[Dataset entries]
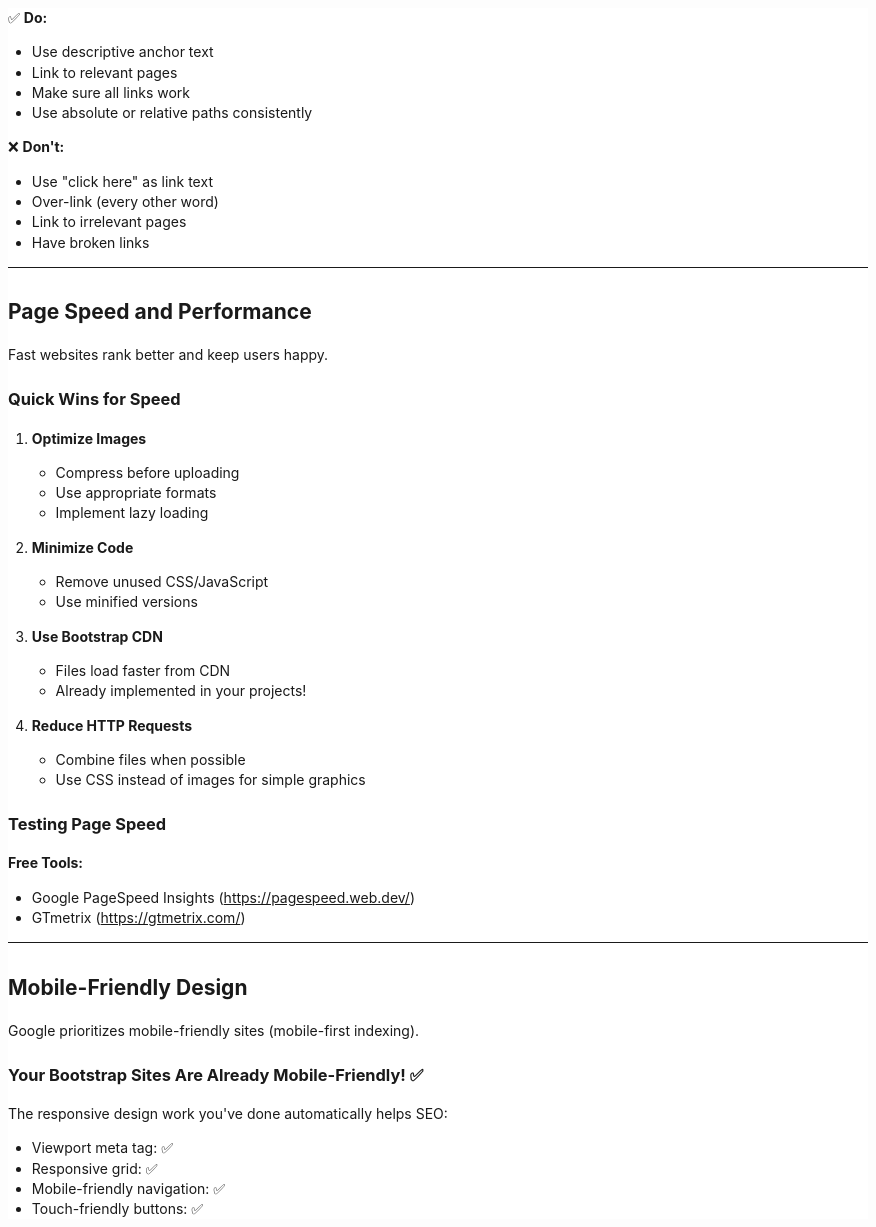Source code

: ✅ **Do:**
- Use descriptive anchor text
- Link to relevant pages
- Make sure all links work
- Use absolute or relative paths consistently

❌ **Don't:**
- Use "click here" as link text
- Over-link (every other word)
- Link to irrelevant pages
- Have broken links

---

## Page Speed and Performance

Fast websites rank better and keep users happy.

### Quick Wins for Speed

1. **Optimize Images**
   - Compress before uploading
   - Use appropriate formats
   - Implement lazy loading

2. **Minimize Code**
   - Remove unused CSS/JavaScript
   - Use minified versions

3. **Use Bootstrap CDN**
   - Files load faster from CDN
   - Already implemented in your projects!

4. **Reduce HTTP Requests**
   - Combine files when possible
   - Use CSS instead of images for simple graphics

### Testing Page Speed

**Free Tools:**
- Google PageSpeed Insights (https://pagespeed.web.dev/)
- GTmetrix (https://gtmetrix.com/)

---

## Mobile-Friendly Design

Google prioritizes mobile-friendly sites (mobile-first indexing).

### Your Bootstrap Sites Are Already Mobile-Friendly! ✅

The responsive design work you've done automatically helps SEO:
- Viewport meta tag: ✅
- Responsive grid: ✅
- Mobile-friendly navigation: ✅
- Touch-friendly buttons: ✅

WORK ITEM: Beginning with the line that contains "- Responsive grid: ✅", restate word for word each line through the last one in the data, and write nothing more.

ANSWER BELOW:
- Responsive grid: ✅
- Mobile-friendly navigation: ✅
- Touch-friendly buttons: ✅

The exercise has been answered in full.